[Extracted records]

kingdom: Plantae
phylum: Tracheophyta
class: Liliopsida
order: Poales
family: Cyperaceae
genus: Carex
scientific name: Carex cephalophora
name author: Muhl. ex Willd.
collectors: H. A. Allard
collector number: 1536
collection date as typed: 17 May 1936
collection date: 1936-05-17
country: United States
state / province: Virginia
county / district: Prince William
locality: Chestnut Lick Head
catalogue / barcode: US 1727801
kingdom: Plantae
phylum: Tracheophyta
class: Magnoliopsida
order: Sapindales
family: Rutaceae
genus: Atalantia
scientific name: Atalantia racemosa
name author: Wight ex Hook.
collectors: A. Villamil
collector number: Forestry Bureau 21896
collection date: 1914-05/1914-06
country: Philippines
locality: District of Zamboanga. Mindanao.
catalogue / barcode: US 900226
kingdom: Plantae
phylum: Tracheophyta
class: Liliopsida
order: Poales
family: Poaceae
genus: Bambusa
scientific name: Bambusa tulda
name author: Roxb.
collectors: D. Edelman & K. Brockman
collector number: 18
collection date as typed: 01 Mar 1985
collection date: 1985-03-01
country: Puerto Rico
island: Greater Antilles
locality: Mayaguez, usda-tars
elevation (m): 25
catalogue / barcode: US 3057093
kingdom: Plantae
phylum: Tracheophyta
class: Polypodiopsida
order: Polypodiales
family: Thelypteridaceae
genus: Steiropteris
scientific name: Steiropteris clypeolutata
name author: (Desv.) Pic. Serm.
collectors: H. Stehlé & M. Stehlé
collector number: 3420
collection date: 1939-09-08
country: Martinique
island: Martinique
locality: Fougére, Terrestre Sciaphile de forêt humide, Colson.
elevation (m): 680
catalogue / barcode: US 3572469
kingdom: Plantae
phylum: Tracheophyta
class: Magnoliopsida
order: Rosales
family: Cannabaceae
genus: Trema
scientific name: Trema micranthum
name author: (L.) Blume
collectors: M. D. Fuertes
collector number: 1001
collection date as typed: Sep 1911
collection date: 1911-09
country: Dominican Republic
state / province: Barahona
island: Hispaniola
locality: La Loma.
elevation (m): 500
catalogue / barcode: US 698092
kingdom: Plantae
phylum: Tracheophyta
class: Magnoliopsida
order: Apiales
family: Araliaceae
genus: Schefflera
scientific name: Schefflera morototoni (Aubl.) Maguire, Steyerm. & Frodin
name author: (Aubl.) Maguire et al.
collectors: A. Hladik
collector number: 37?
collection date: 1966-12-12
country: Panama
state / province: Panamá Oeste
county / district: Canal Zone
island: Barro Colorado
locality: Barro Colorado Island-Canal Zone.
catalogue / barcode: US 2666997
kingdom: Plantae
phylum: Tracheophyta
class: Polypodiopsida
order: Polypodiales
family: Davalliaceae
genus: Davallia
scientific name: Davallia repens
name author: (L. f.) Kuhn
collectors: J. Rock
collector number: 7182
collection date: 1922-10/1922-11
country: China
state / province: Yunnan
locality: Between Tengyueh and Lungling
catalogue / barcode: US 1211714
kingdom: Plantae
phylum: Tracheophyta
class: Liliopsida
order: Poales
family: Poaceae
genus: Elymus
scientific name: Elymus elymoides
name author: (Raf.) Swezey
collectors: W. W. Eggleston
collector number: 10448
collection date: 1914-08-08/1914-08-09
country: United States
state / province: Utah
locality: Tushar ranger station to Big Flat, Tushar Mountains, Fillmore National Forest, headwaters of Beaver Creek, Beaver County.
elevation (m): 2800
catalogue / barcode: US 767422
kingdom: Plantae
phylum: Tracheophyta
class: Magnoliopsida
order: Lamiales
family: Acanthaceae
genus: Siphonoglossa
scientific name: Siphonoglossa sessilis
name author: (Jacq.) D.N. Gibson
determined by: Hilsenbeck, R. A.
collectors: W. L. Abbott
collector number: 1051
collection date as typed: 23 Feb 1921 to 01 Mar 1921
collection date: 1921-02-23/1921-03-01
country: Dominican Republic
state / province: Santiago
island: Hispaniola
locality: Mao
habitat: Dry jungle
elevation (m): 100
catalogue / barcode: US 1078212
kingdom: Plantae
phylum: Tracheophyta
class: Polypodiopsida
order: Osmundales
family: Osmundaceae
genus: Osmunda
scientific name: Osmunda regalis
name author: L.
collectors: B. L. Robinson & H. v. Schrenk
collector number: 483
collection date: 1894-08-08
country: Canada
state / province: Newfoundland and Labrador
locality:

* Task prompt *
Could you reproduce every one of the entries above, line for line and unchanged?

* Correct result *
kingdom: Plantae
phylum: Tracheophyta
class: Liliopsida
order: Poales
family: Cyperaceae
genus: Carex
scientific name: Carex cephalophora
name author: Muhl. ex Willd.
collectors: H. A. Allard
collector number: 1536
collection date as typed: 17 May 1936
collection date: 1936-05-17
country: United States
state / province: Virginia
county / district: Prince William
locality: Chestnut Lick Head
catalogue / barcode: US 1727801
kingdom: Plantae
phylum: Tracheophyta
class: Magnoliopsida
order: Sapindales
family: Rutaceae
genus: Atalantia
scientific name: Atalantia racemosa
name author: Wight ex Hook.
collectors: A. Villamil
collector number: Forestry Bureau 21896
collection date: 1914-05/1914-06
country: Philippines
locality: District of Zamboanga. Mindanao.
catalogue / barcode: US 900226
kingdom: Plantae
phylum: Tracheophyta
class: Liliopsida
order: Poales
family: Poaceae
genus: Bambusa
scientific name: Bambusa tulda
name author: Roxb.
collectors: D. Edelman & K. Brockman
collector number: 18
collection date as typed: 01 Mar 1985
collection date: 1985-03-01
country: Puerto Rico
island: Greater Antilles
locality: Mayaguez, usda-tars
elevation (m): 25
catalogue / barcode: US 3057093
kingdom: Plantae
phylum: Tracheophyta
class: Polypodiopsida
order: Polypodiales
family: Thelypteridaceae
genus: Steiropteris
scientific name: Steiropteris clypeolutata
name author: (Desv.) Pic. Serm.
collectors: H. Stehlé & M. Stehlé
collector number: 3420
collection date: 1939-09-08
country: Martinique
island: Martinique
locality: Fougére, Terrestre Sciaphile de forêt humide, Colson.
elevation (m): 680
catalogue / barcode: US 3572469
kingdom: Plantae
phylum: Tracheophyta
class: Magnoliopsida
order: Rosales
family: Cannabaceae
genus: Trema
scientific name: Trema micranthum
name author: (L.) Blume
collectors: M. D. Fuertes
collector number: 1001
collection date as typed: Sep 1911
collection date: 1911-09
country: Dominican Republic
state / province: Barahona
island: Hispaniola
locality: La Loma.
elevation (m): 500
catalogue / barcode: US 698092
kingdom: Plantae
phylum: Tracheophyta
class: Magnoliopsida
order: Apiales
family: Araliaceae
genus: Schefflera
scientific name: Schefflera morototoni (Aubl.) Maguire, Steyerm. & Frodin
name author: (Aubl.) Maguire et al.
collectors: A. Hladik
collector number: 37?
collection date: 1966-12-12
country: Panama
state / province: Panamá Oeste
county / district: Canal Zone
island: Barro Colorado
locality: Barro Colorado Island-Canal Zone.
catalogue / barcode: US 2666997
kingdom: Plantae
phylum: Tracheophyta
class: Polypodiopsida
order: Polypodiales
family: Davalliaceae
genus: Davallia
scientific name: Davallia repens
name author: (L. f.) Kuhn
collectors: J. Rock
collector number: 7182
collection date: 1922-10/1922-11
country: China
state / province: Yunnan
locality: Between Tengyueh and Lungling
catalogue / barcode: US 1211714
kingdom: Plantae
phylum: Tracheophyta
class: Liliopsida
order: Poales
family: Poaceae
genus: Elymus
scientific name: Elymus elymoides
name author: (Raf.) Swezey
collectors: W. W. Eggleston
collector number: 10448
collection date: 1914-08-08/1914-08-09
country: United States
state / province: Utah
locality: Tushar ranger station to Big Flat, Tushar Mountains, Fillmore National Forest, headwaters of Beaver Creek, Beaver County.
elevation (m): 2800
catalogue / barcode: US 767422
kingdom: Plantae
phylum: Tracheophyta
class: Magnoliopsida
order: Lamiales
family: Acanthaceae
genus: Siphonoglossa
scientific name: Siphonoglossa sessilis
name author: (Jacq.) D.N. Gibson
determined by: Hilsenbeck, R. A.
collectors: W. L. Abbott
collector number: 1051
collection date as typed: 23 Feb 1921 to 01 Mar 1921
collection date: 1921-02-23/1921-03-01
country: Dominican Republic
state / province: Santiago
island: Hispaniola
locality: Mao
habitat: Dry jungle
elevation (m): 100
catalogue / barcode: US 1078212
kingdom: Plantae
phylum: Tracheophyta
class: Polypodiopsida
order: Osmundales
family: Osmundaceae
genus: Osmunda
scientific name: Osmunda regalis
name author: L.
collectors: B. L. Robinson & H. v. Schrenk
collector number: 483
collection date: 1894-08-08
country: Canada
state / province: Newfoundland and Labrador
locality:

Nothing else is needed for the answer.